Instructions to follow
Count how many lines in the data hold the word "tail", and give that number alone.

(Images with keypoint coordinates)
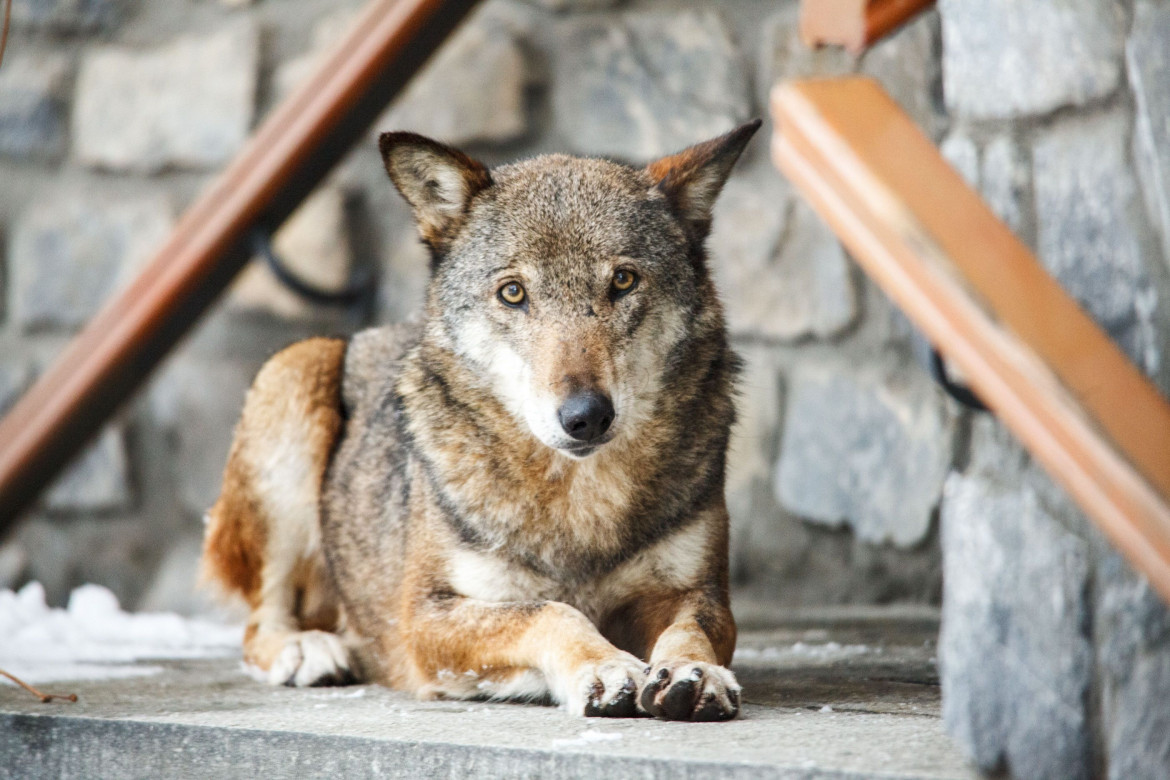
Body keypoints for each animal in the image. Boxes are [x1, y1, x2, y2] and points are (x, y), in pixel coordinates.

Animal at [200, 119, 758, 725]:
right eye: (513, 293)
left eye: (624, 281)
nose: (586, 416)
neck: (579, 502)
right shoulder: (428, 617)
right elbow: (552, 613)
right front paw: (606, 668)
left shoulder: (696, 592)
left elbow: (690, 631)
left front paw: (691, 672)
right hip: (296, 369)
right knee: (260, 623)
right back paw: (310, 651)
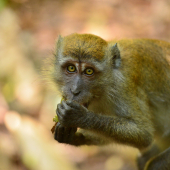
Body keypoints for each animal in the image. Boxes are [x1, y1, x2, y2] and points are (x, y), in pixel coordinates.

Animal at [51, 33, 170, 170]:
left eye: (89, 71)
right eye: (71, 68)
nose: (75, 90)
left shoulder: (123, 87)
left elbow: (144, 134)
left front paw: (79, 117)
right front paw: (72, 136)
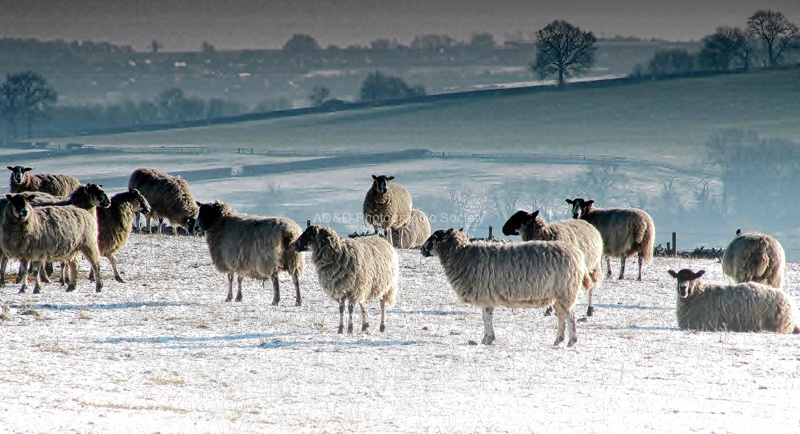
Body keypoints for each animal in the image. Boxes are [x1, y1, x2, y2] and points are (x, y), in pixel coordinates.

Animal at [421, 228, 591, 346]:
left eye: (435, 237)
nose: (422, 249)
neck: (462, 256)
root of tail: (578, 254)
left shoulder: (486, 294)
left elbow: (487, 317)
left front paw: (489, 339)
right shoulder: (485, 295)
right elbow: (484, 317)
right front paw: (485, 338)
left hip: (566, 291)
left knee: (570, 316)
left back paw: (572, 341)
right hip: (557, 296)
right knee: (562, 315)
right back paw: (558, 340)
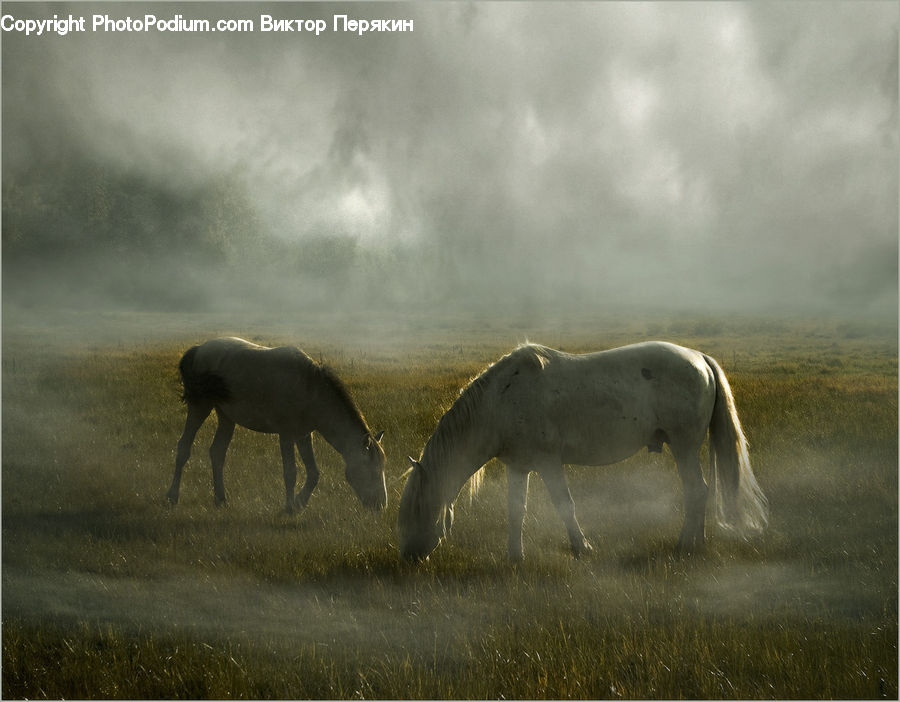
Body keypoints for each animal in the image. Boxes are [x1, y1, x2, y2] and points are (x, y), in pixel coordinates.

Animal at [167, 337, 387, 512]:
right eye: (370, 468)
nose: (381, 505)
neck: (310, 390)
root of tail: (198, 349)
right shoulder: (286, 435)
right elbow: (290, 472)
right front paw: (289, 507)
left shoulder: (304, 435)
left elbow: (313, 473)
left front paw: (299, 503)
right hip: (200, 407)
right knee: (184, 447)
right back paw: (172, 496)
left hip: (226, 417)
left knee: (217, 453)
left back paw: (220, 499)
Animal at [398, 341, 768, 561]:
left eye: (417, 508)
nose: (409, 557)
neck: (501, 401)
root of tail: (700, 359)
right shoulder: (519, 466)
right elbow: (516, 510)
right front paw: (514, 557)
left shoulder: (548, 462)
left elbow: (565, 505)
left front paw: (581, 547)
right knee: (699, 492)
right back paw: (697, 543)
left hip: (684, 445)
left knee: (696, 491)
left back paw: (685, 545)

Finished task
3